[Working data — start]

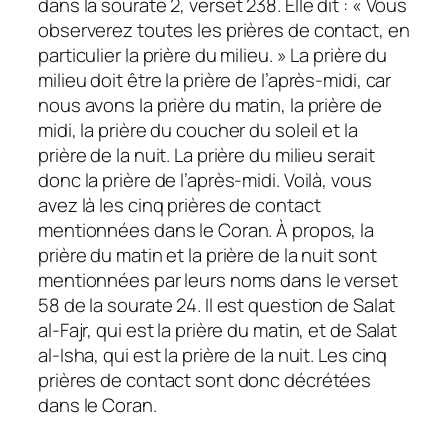
dans la sourate 2, verset 238. Elle dit : « Vous
observerez toutes les prières de contact, en
particulier la prière du milieu. » La prière du
milieu doit être la prière de l’après-midi, car
nous avons la prière du matin, la prière de
midi, la prière du coucher du soleil et la
prière de la nuit. La prière du milieu serait
donc la prière de l’après-midi. Voilà, vous
avez là les cinq prières de contact
mentionnées dans le Coran. À propos, la
prière du matin et la prière de la nuit sont
mentionnées par leurs noms dans le verset
58 de la sourate 24. Il est question de Salat
al-Fajr, qui est la prière du matin, et de Salat
al-Isha, qui est la prière de la nuit. Les cinq
prières de contact sont donc décrétées
dans le Coran.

[Working data — finish]

* _Task prompt_
Reproduce verbatim the lines from the beginning of the extracted page text data up to and including the line containing "donc la prière de l’après-midi. Voilà, vous". Omit the pictures from your answer.

* _Result of this task_
dans la sourate 2, verset 238. Elle dit : « Vous
observerez toutes les prières de contact, en
particulier la prière du milieu. » La prière du
milieu doit être la prière de l’après-midi, car
nous avons la prière du matin, la prière de
midi, la prière du coucher du soleil et la
prière de la nuit. La prière du milieu serait
donc la prière de l’après-midi. Voilà, vous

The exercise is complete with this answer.